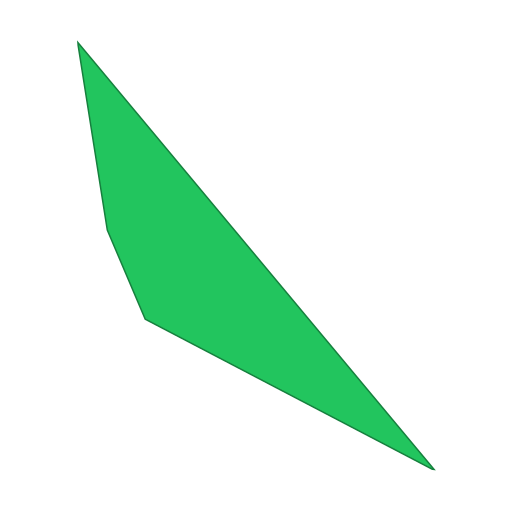 SVG path tracing the border of Banaadir, rotated 268°
{"feature_id": "SOM-2407", "entity_name": "Banaadir", "entity_type": "Region", "adm_level": 1, "iso_a3": "SOM", "parent_name": "Somalia", "parent_adm1": "", "projection": "equal_earth", "projection_center": [45.457, 2.085], "detail": "fine", "context": "isolated", "style": "filled", "palette": "green", "viewbox_px": 512, "rotation_deg": 268, "n_neighbors": 0, "source": "natural_earth", "source_scale": "10m", "svg_char_len": 250}
<svg xmlns="http://www.w3.org/2000/svg" viewBox="0 0 512 512"><g transform="rotate(268 256 256)"><path d="M475.5,85.5L36.5,426.5L36.8,424.6L196.7,143.1L287.1,108.3L472.6,85.6L475.5,85.5Z" fill="#22c55e" stroke="#15803d" stroke-width="1.5"/></g></svg>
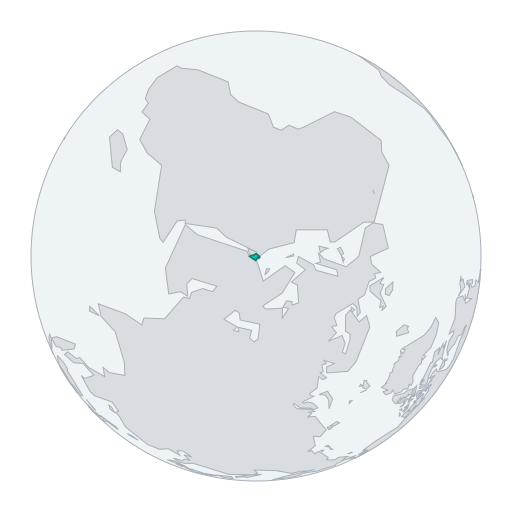 the Earth from above Shamal Sina', rotated 144°
{"feature_id": "EGY-1558", "entity_name": "Shamal Sina'", "entity_type": "Governorate", "adm_level": 1, "iso_a3": "EGY", "parent_name": "Egypt", "parent_adm1": "", "projection": "orthographic", "projection_center": [33.332, 30.402], "detail": "fine", "context": "on_globe", "style": "filled", "palette": "teal", "viewbox_px": 512, "rotation_deg": 144, "n_neighbors": 0, "source": "natural_earth", "source_scale": "10m", "svg_char_len": 11457}
<svg xmlns="http://www.w3.org/2000/svg" viewBox="0 0 512 512"><g transform="rotate(144 256 256)"><circle cx="256" cy="256" r="225" fill="#eef3f6" stroke="#a8b0b8"/><path d="M240.7,31.2L256.9,30.8L264.2,30.9L265.7,30.9L263.5,30.9L270.2,31.2L286.9,32.9L291.5,33.7L290.5,33.9L280.3,32.8L279.4,33.1L286.5,34.0L289.9,35.2L279.6,33.8L284.5,35.9L268.4,36.0L241.7,34.3L232.1,36.7L202.9,42.0L205.0,42.5L195.2,45.8L193.9,47.8L188.9,48.8L192.2,49.7L197.1,48.5L200.1,48.6L199.9,49.9L193.4,51.1L192.6,50.7L190.5,51.7L187.4,51.9L188.7,52.6L180.9,54.3L188.1,54.6L181.5,57.8L176.4,58.5L177.7,55.7L169.2,52.4L164.5,53.3L156.5,56.8L139.9,68.4L134.4,71.0L126.3,76.4L129.0,75.8L136.2,71.6L139.2,72.5L147.7,67.8L150.1,67.8L158.6,64.6L156.4,68.2L149.8,73.6L142.6,76.7L139.5,79.4L145.6,79.4L131.6,88.6L121.3,101.4L117.8,103.8L112.2,102.3L114.0,94.3L106.7,94.9L110.5,98.0L101.6,105.0L99.8,107.8L99.7,109.8L102.7,108.7L99.5,112.1L94.6,109.6L97.4,106.5L99.0,107.1L99.7,103.7L96.4,103.2L92.1,107.3L91.5,104.0L88.5,107.1L86.7,108.5L91.5,103.5L82.8,112.7L81.7,113.3L92.7,100.8L104.7,89.1L117.5,78.3L131.1,68.5L145.3,59.8L160.2,52.1L175.6,45.6L191.4,40.2L207.6,36.0L224.0,33.0L240.7,31.2ZM36.0,207.5L35.6,209.7L35.2,211.2L32.0,234.8L32.3,252.4L32.4,263.4L31.9,267.1L32.9,272.8L33.0,276.2L40.5,298.4L47.3,316.0L49.0,327.7L47.3,334.2L54.9,357.2L54.4,356.6L47.4,341.1L41.6,325.1L37.0,308.7L33.6,292.1L31.5,275.2L30.7,258.2L31.2,241.2L33.0,224.3L36.0,207.5ZM292.4,33.8L293.9,34.0L295.7,34.4L292.4,33.8ZM159.2,62.9L158.9,63.7L157.5,63.9L159.2,62.9ZM163.2,60.9L161.8,60.5L163.4,59.5L164.3,59.8L163.2,60.9ZM295.8,35.2L298.2,36.1L294.0,34.9L295.8,35.2ZM164.5,61.7L166.6,57.9L169.6,56.2L175.2,56.0L164.5,61.7ZM298.4,36.5L304.4,39.2L308.4,39.6L300.4,40.5L298.0,37.5L292.2,35.9L296.8,36.6L298.4,36.5ZM198.7,47.6L193.5,48.9L198.2,46.7L198.7,47.6ZM200.9,46.2L210.7,40.3L218.2,39.4L213.4,41.3L223.4,39.6L222.2,42.0L216.5,43.5L211.9,43.5L215.0,44.5L200.9,46.2ZM295.1,40.8L295.0,41.5L293.2,40.6L295.1,40.8ZM201.7,48.5L203.0,47.2L209.6,46.2L208.2,48.7L206.6,48.1L201.7,48.5ZM226.5,38.2L231.2,38.2L231.5,40.0L233.4,40.3L222.8,42.0L226.5,38.2ZM204.9,49.0L207.4,50.0L204.0,51.7L200.9,49.7L204.9,49.0ZM211.9,45.0L215.0,44.8L212.8,45.7L211.9,45.0ZM193.3,59.1L194.7,57.2L198.3,56.4L193.3,59.1ZM208.5,50.2L209.7,49.7L211.2,49.3L212.1,50.3L208.5,50.2ZM223.8,43.3L223.0,44.2L228.2,42.7L228.7,44.3L221.5,45.3L224.8,45.5L225.0,46.1L219.0,46.3L223.8,43.3ZM217.7,50.2L208.8,52.6L205.4,56.1L202.1,56.7L208.2,51.0L217.7,50.2ZM219.0,47.9L217.4,49.4L214.2,49.2L213.2,48.1L219.0,47.9ZM231.6,45.2L232.7,42.4L234.2,42.3L231.6,45.2ZM217.4,51.2L219.5,50.7L217.5,51.5L217.4,51.2ZM227.9,47.0L228.1,45.9L229.8,45.8L227.9,47.0ZM223.7,50.6L220.8,51.3L220.0,50.4L223.7,50.6ZM226.1,49.0L228.5,49.1L221.5,49.7L225.9,48.5L226.1,49.0ZM229.5,47.1L230.6,46.7L229.2,47.5L229.5,47.1ZM228.2,53.8L219.6,54.8L217.9,52.7L226.5,52.0L228.2,53.8ZM97.7,312.8L86.8,276.0L93.2,266.0L95.1,251.1L140.3,214.1L149.1,220.0L183.7,221.0L187.8,223.7L182.9,235.2L208.1,253.5L217.3,244.4L241.1,253.9L257.5,253.8L264.9,231.4L238.1,231.0L234.3,219.8L256.5,210.6L280.1,211.6L279.4,207.4L265.2,198.2L271.4,190.3L260.4,194.4L264.3,198.7L257.5,201.7L253.6,198.0L255.9,195.1L249.0,193.1L239.6,208.1L242.6,214.1L224.1,215.9L227.2,226.4L221.9,230.8L214.6,214.9L215.9,209.3L201.7,191.5L198.7,197.4L211.9,214.9L207.4,213.2L203.4,222.2L202.9,214.0L189.4,194.3L173.1,195.2L151.1,214.4L141.9,214.0L134.9,207.0L144.3,184.6L163.7,188.4L167.3,181.4L164.6,169.4L170.7,171.9L172.0,167.8L179.5,168.9L191.2,160.7L199.0,161.1L204.7,149.0L209.5,147.8L204.7,155.1L205.6,160.7L225.0,162.4L229.1,160.1L231.3,152.4L236.4,154.2L236.0,146.6L247.7,144.5L233.1,141.1L235.2,132.9L242.9,127.3L241.0,124.2L228.5,133.6L225.8,138.0L227.8,142.6L218.3,155.4L211.4,156.9L211.3,142.0L201.5,142.8L205.7,131.6L237.0,111.8L249.5,108.7L267.6,119.9L264.1,124.7L255.8,122.9L262.4,131.7L262.3,127.5L266.6,129.3L269.7,122.8L272.8,123.9L270.5,116.1L274.7,116.7L276.1,121.6L284.3,113.3L293.3,113.2L293.7,110.9L291.5,108.5L304.4,110.5L304.1,108.8L299.7,107.4L296.3,103.2L295.2,96.8L299.7,97.9L300.7,100.3L309.7,107.3L311.6,114.2L313.4,114.0L312.7,108.4L301.9,99.7L299.9,95.6L305.7,99.0L303.4,97.5L303.9,95.8L308.6,95.3L302.5,91.4L301.4,74.1L310.4,72.0L315.6,76.5L319.6,67.6L329.4,67.3L325.4,65.9L324.6,61.4L321.5,61.4L319.5,60.4L316.0,50.6L318.7,49.6L312.6,45.1L310.5,44.5L308.2,44.9L300.4,40.5L308.4,39.6L312.7,40.9L314.7,40.1L324.3,43.3L333.1,46.1L342.4,51.0L348.6,53.3L348.6,52.8L357.1,56.0L374.3,65.4L360.0,59.8L334.2,49.0L344.7,53.2L342.2,53.1L345.9,55.3L353.4,58.7L354.3,58.5L365.7,70.4L383.3,83.9L382.3,79.4L387.2,80.8L406.4,95.3L428.7,125.3L435.4,129.9L439.4,135.0L441.6,141.1L435.8,133.7L433.2,133.9L429.6,129.2L431.2,137.5L426.1,131.2L429.8,141.3L434.3,144.8L434.8,139.4L440.2,151.6L447.6,156.3L454.4,167.0L462.0,194.4L460.7,208.2L461.9,212.3L458.3,211.2L458.3,222.5L468.6,237.7L469.9,244.0L467.6,262.1L466.7,257.7L457.4,254.7L459.0,270.8L466.2,276.8L468.8,288.9L464.7,289.2L461.7,278.8L458.3,277.4L456.8,263.9L449.4,247.5L445.1,255.7L443.1,247.8L432.3,236.4L424.8,247.7L414.4,277.6L416.8,298.2L411.6,310.0L395.8,286.2L388.9,267.4L383.1,271.7L366.9,258.9L338.7,265.4L334.8,260.6L329.5,264.4L318.2,260.9L312.2,252.8L305.3,254.5L321.2,275.7L328.6,273.9L334.9,263.6L338.0,271.5L348.9,276.6L336.4,299.5L294.7,323.0L290.9,307.6L260.5,265.2L261.6,260.1L261.4,259.5L261.1,258.5L258.1,266.8L252.9,258.2L268.9,288.7L271.4,301.7L294.2,324.0L292.0,326.6L299.3,330.7L323.3,321.7L323.4,326.9L311.9,351.8L279.0,384.9L283.5,403.4L281.5,418.7L261.4,429.0L263.6,439.4L253.3,443.0L253.0,448.5L245.0,453.9L231.4,458.3L207.9,456.2L206.0,451.7L193.6,440.9L176.2,413.2L181.7,401.5L179.5,390.8L162.5,363.5L166.2,350.0L161.7,342.9L152.5,342.5L147.4,333.9L141.9,332.3L107.7,326.6L97.7,312.8ZM123.9,236.5L122.5,240.8L123.9,236.5ZM304.8,224.4L319.1,223.5L313.1,210.1L318.1,208.8L314.2,204.9L312.6,209.1L303.2,198.4L309.5,193.5L308.0,187.6L303.1,187.7L293.0,198.5L306.4,213.6L303.0,219.8L304.8,224.4ZM35.5,209.9L34.8,213.5L35.1,211.6L35.5,209.9ZM45.9,174.7L44.6,178.4L45.3,176.3L45.9,174.7ZM101.9,105.1L102.2,105.4L101.4,107.9L100.3,107.7L101.9,105.1ZM107.0,114.2L101.7,119.6L104.7,115.4L102.1,115.9L105.1,108.2L116.2,104.6L110.6,107.4L107.0,114.2ZM112.3,97.7L109.1,102.4L112.2,97.4L112.3,97.7ZM171.7,145.8L173.8,149.1L170.3,153.4L160.5,154.5L165.4,148.2L171.7,145.8ZM177.6,152.9L180.3,138.7L186.5,137.9L182.6,140.6L186.4,141.5L181.1,146.3L184.4,160.1L181.6,164.9L165.0,163.5L172.0,161.1L169.5,157.8L177.6,152.9ZM176.2,108.9L177.4,104.2L189.3,108.4L186.8,112.5L176.8,113.4L173.9,109.3L176.2,108.9ZM174.1,62.6L173.8,61.6L175.6,61.1L177.3,61.6L174.1,62.6ZM193.7,58.2L177.2,67.1L176.1,66.2L167.8,73.3L161.5,73.8L167.1,69.1L156.1,75.2L158.6,71.2L151.5,75.7L164.5,65.2L166.2,62.3L166.6,65.2L172.4,64.6L175.4,63.6L185.3,58.6L192.0,52.7L198.7,51.7L201.7,52.7L201.1,53.9L196.9,54.0L199.2,55.7L192.7,56.8L193.7,58.2ZM232.9,71.7L228.2,70.0L231.7,76.0L225.2,76.1L226.0,76.9L220.9,78.8L216.1,82.6L213.3,82.1L212.7,83.8L209.3,85.3L207.5,87.6L201.8,87.8L199.1,90.7L197.9,89.1L194.8,94.3L194.6,90.6L190.2,92.6L192.8,95.1L166.4,93.0L155.6,95.9L146.7,100.6L147.5,94.4L156.3,86.4L168.8,79.0L179.1,77.4L177.6,75.2L182.1,74.0L181.4,76.3L185.1,72.1L188.6,71.8L199.7,66.9L202.9,61.8L207.0,60.2L207.5,62.0L211.3,59.2L215.1,61.7L218.1,60.7L224.8,62.6L224.1,67.2L227.5,65.8L232.8,67.5L232.9,71.7ZM230.0,54.4L230.5,59.3L227.2,62.0L216.8,57.8L213.6,58.3L206.8,56.3L211.7,52.6L213.2,53.5L215.8,53.5L213.2,54.6L217.2,53.7L219.4,55.0L223.1,54.8L222.2,56.3L230.0,54.4ZM193.2,219.9L196.5,220.9L201.9,221.0L199.4,227.0L193.2,219.9ZM183.6,206.6L186.7,206.3L185.9,214.2L182.5,213.4L183.6,206.6ZM189.1,199.7L187.0,205.6L186.1,201.9L189.1,199.7ZM207.7,154.6L211.1,154.1L211.1,155.9L209.0,158.5L207.7,154.6ZM241.6,91.8L239.5,89.9L240.7,89.1L240.3,83.7L245.0,83.5L247.2,86.7L241.6,91.8ZM260.0,235.3L254.9,239.6L252.5,237.5L254.8,236.4L260.0,235.3ZM225.4,233.9L233.0,237.2L224.6,235.5L225.4,233.9ZM246.8,90.7L246.1,88.4L248.9,89.8L246.8,90.7ZM248.5,83.2L252.0,84.2L245.6,82.9L248.5,83.2ZM342.7,463.1L343.6,463.1L340.3,464.4L342.7,463.1ZM320.1,412.1L304.6,438.3L293.9,439.6L292.0,433.0L297.7,417.7L310.1,411.8L316.2,403.8L320.1,412.1ZM477.7,296.2L477.0,299.4L477.5,296.8L477.9,295.1L477.7,296.2ZM476.9,299.3L471.6,311.6L468.8,314.1L470.0,309.6L474.5,302.5L476.9,299.3ZM469.7,309.9L464.7,308.0L453.9,290.8L457.9,287.7L468.4,293.7L467.8,297.2L470.9,300.1L469.7,309.9ZM479.6,274.5L479.0,283.8L476.5,290.0L475.1,291.8L474.2,282.9L474.8,276.1L476.1,273.7L478.3,244.8L479.7,245.9L479.7,257.0L480.6,261.6L479.6,274.5ZM417.9,299.7L423.1,309.4L419.9,313.1L417.9,299.7ZM477.0,227.5L477.6,239.8L476.4,225.1L477.0,227.5ZM475.0,215.0L476.0,218.9L474.8,216.6L475.0,215.0ZM464.0,218.1L462.7,221.7L461.6,218.9L462.5,212.6L464.0,218.1ZM459.6,176.3L463.5,184.7L464.7,188.1L462.2,184.2L459.6,176.3ZM286.6,89.5L281.9,96.8L281.7,102.8L286.5,106.9L277.6,104.6L278.0,95.4L286.6,89.5ZM299.1,75.7L294.8,72.7L297.9,72.3L299.4,73.0L299.1,75.7ZM295.6,75.0L288.0,74.6L286.4,71.9L292.8,72.7L295.6,75.0ZM267.4,81.8L265.6,83.8L263.4,82.6L267.4,81.8ZM481.2,260.8L481.0,266.1L481.0,267.4L480.8,271.2L480.9,269.6L480.3,277.2L479.9,281.0L479.8,282.1L480.3,274.6L480.9,262.4L481.0,256.4L481.2,249.7L481.2,250.9L480.9,261.5L481.0,265.5L481.3,259.5L481.2,260.8ZM480.1,233.0L479.2,229.0L479.4,234.5L477.9,219.0L479.2,225.4L480.1,233.0ZM477.7,220.1L478.0,225.1L476.9,216.7L477.7,220.1ZM477.5,223.4L476.4,218.8L476.7,217.4L477.5,223.4ZM477.7,218.9L475.8,210.1L476.9,214.0L477.7,218.9ZM473.4,208.8L475.9,212.4L474.5,214.7L469.4,199.3L469.6,196.5L473.4,208.8ZM442.9,134.9L440.0,131.4L438.8,128.4L441.1,131.6L442.9,134.9ZM432.3,117.0L437.6,126.6L441.4,135.1L442.5,135.4L447.5,143.3L443.2,139.2L437.2,128.4L435.1,123.3L430.3,117.2L426.1,111.0L420.1,105.0L416.7,101.1L421.6,105.1L432.3,117.0ZM417.5,102.7L405.5,91.8L405.3,89.6L407.9,91.5L413.5,97.2L413.3,98.0L417.5,102.7ZM402.5,88.7L402.2,89.5L383.8,78.8L379.9,76.1L393.7,82.2L394.2,83.4L398.7,86.7L402.5,88.7ZM297.4,41.8L295.2,41.5L296.6,41.2L297.4,41.8ZM317.8,60.5L315.3,59.2L317.0,58.6L317.8,60.5ZM309.4,55.3L309.2,56.9L307.5,54.7L309.4,55.3ZM309.0,60.7L308.2,57.3L311.7,61.2L309.0,60.7Z" fill="#d9dde1" stroke="#a8b0b8" stroke-width="1"/><path d="M259.1,252.8L259.3,253.3L259.4,253.7L259.5,254.0L259.7,254.5L259.9,255.0L260.0,255.3L260.0,255.5L260.0,255.8L260.1,256.0L260.3,256.1L260.4,256.5L260.6,257.1L260.8,257.5L260.8,257.8L261.0,258.2L261.1,258.6L261.2,259.0L261.2,259.3L261.3,259.5L259.9,259.3L259.5,259.2L259.1,259.0L258.4,258.7L257.5,258.3L255.3,257.9L254.4,257.9L254.3,257.7L254.3,256.9L254.2,256.6L254.0,256.1L253.7,255.6L253.7,255.1L253.5,253.7L253.5,253.4L253.8,253.4L254.1,253.3L254.4,253.2L254.6,253.1L254.3,253.2L254.2,253.3L253.8,253.4L253.9,253.5L254.0,253.5L254.0,253.4L254.1,253.5L254.3,253.3L254.5,253.3L254.5,253.2L254.6,253.3L254.7,253.2L254.7,253.3L254.8,253.3L255.0,253.4L254.9,253.3L255.0,253.3L255.1,253.2L255.0,253.3L254.9,253.3L254.8,253.2L254.7,253.2L254.8,253.2L255.0,253.0L255.2,252.9L255.3,252.9L255.2,252.9L255.3,253.0L255.3,253.3L255.3,253.2L255.3,253.3L255.3,253.5L255.5,253.4L255.8,253.3L256.0,253.3L255.9,253.2L256.2,253.2L256.3,253.1L256.5,253.1L256.8,253.2L257.0,253.2L257.8,253.0L258.4,252.7L258.9,252.4L259.0,252.6L259.1,252.8ZM255.1,252.8L255.2,252.7L255.8,252.8L255.7,252.8L255.4,252.7L255.3,252.8L255.2,252.8L254.7,253.0L254.8,253.0L254.8,252.9L255.1,252.8L255.1,252.8ZM256.1,252.9L256.3,253.0L256.5,253.1L256.4,253.0L255.9,252.8L256.1,252.9L256.1,252.9Z" fill="#14b8a6" stroke="#0f766e" stroke-width="1.5"/></g></svg>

▶ AIM
Can you write out the listing from its first line through the line containing "the Earth from", inclusive, with "rotated" changed to "turned" and nothing else altered? Leave the pictures out of the answer.

▶ ANSWER TO THIS EXERCISE
 SVG path tracing the border of Banaadir, turned 268°
{"feature_id": "SOM-2407", "entity_name": "Banaadir", "entity_type": "Region", "adm_level": 1, "iso_a3": "SOM", "parent_name": "Somalia", "parent_adm1": "", "projection": "equal_earth", "projection_center": [45.457, 2.085], "detail": "fine", "context": "isolated", "style": "filled", "palette": "green", "viewbox_px": 512, "rotation_deg": 268, "n_neighbors": 0, "source": "natural_earth", "source_scale": "10m", "svg_char_len": 250}
<svg xmlns="http://www.w3.org/2000/svg" viewBox="0 0 512 512"><g transform="rotate(268 256 256)"><path d="M475.5,85.5L36.5,426.5L36.8,424.6L196.7,143.1L287.1,108.3L472.6,85.6L475.5,85.5Z" fill="#22c55e" stroke="#15803d" stroke-width="1.5"/></g></svg>
 the Earth from above Shamal Sina', turned 144°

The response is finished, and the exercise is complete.